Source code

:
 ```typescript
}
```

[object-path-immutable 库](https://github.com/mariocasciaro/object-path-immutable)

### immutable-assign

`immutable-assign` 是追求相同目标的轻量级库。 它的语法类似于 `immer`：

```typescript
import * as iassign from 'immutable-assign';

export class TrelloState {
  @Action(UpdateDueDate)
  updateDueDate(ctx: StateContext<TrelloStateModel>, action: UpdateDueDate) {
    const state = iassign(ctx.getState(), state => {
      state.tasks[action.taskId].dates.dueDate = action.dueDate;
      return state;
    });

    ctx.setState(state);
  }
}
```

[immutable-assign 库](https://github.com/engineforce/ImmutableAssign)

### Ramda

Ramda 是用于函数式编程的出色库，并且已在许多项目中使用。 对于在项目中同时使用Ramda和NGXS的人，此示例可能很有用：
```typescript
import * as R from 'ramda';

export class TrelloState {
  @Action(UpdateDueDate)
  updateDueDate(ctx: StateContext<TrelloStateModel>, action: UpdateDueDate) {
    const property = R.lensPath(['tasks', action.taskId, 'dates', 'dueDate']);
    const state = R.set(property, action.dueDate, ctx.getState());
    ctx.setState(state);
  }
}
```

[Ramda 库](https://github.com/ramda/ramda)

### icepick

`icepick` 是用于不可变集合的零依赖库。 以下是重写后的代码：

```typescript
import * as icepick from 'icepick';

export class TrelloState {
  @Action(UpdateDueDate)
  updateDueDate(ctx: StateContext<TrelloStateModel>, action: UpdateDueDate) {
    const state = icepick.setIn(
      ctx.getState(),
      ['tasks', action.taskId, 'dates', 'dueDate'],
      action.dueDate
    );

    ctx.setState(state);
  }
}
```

- - - - - - -

* _PROBLEM TO SOLVE_:
Each line must be given again exactly as written above.

* _TASK RESULT_:
Source code

:
 ```typescript
}
```

[object-path-immutable 库](https://github.com/mariocasciaro/object-path-immutable)

### immutable-assign

`immutable-assign` 是追求相同目标的轻量级库。 它的语法类似于 `immer`：

```typescript
import * as iassign from 'immutable-assign';

export class TrelloState {
  @Action(UpdateDueDate)
  updateDueDate(ctx: StateContext<TrelloStateModel>, action: UpdateDueDate) {
    const state = iassign(ctx.getState(), state => {
      state.tasks[action.taskId].dates.dueDate = action.dueDate;
      return state;
    });

    ctx.setState(state);
  }
}
```

[immutable-assign 库](https://github.com/engineforce/ImmutableAssign)

### Ramda

Ramda 是用于函数式编程的出色库，并且已在许多项目中使用。 对于在项目中同时使用Ramda和NGXS的人，此示例可能很有用：
```typescript
import * as R from 'ramda';

export class TrelloState {
  @Action(UpdateDueDate)
  updateDueDate(ctx: StateContext<TrelloStateModel>, action: UpdateDueDate) {
    const property = R.lensPath(['tasks', action.taskId, 'dates', 'dueDate']);
    const state = R.set(property, action.dueDate, ctx.getState());
    ctx.setState(state);
  }
}
```

[Ramda 库](https://github.com/ramda/ramda)

### icepick

`icepick` 是用于不可变集合的零依赖库。 以下是重写后的代码：

```typescript
import * as icepick from 'icepick';

export class TrelloState {
  @Action(UpdateDueDate)
  updateDueDate(ctx: StateContext<TrelloStateModel>, action: UpdateDueDate) {
    const state = icepick.setIn(
      ctx.getState(),
      ['tasks', action.taskId, 'dates', 'dueDate'],
      action.dueDate
    );

    ctx.setState(state);
  }
}
```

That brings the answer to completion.